The music of Christmas breaks my heart. Every song is a person or a place. It’s a smell or a flavor or a conversation I wish I could have again.

My brother and I always received really cool gifts from my grandmother and grandfather. One year we got shares of stock: Mattel for me and Tonka for my brother. Throughout the years we would get dividend checks and I used to get so upset that my brother’s was larger than mine. Tonka trucks were beating out Barbie, but how? Barbie was gorgeous and trucks were just stupid yellow squares with four wheels. You couldn’t even dress them up AND they were always dirty! There are just so many memories born from magical Christmas moments.

Christmas was my mother and my mother was Christmas. Without her, there would have been no Christmas and now that she is gone, it seems that way; like there is no Christmas.

In the dark on Christmas Eve I would always stare at the sky and pray so hard to see Santa. One year, coming home from my great grandma’s house on Christmas Eve, I wanted it so badly that I swear I did see him; the reindeer in front and Santa being pulled along behind in his sleigh. I was so certain I’d seen this, that only a few years later when my parents told me that Santa wasn’t real, I didn’t believe them. I still don’t.
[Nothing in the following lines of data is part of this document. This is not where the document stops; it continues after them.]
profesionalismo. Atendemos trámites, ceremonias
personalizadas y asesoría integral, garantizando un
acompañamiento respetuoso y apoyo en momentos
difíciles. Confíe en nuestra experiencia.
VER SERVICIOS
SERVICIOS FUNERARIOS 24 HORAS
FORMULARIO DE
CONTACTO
It is as if we sleep all year and then on Christmas we wake up and see light and love and joy and peace for the first time, as though these things have not been there all along, waiting.

Merry Christmas. Maybe this is something you can say and you can receive even if you don’t believe in a God or in Jesus or in any of the stories from this time. You can say it because it means something other than that, something that we all deserve. It means:

I see you. I care about you. I wish you peace.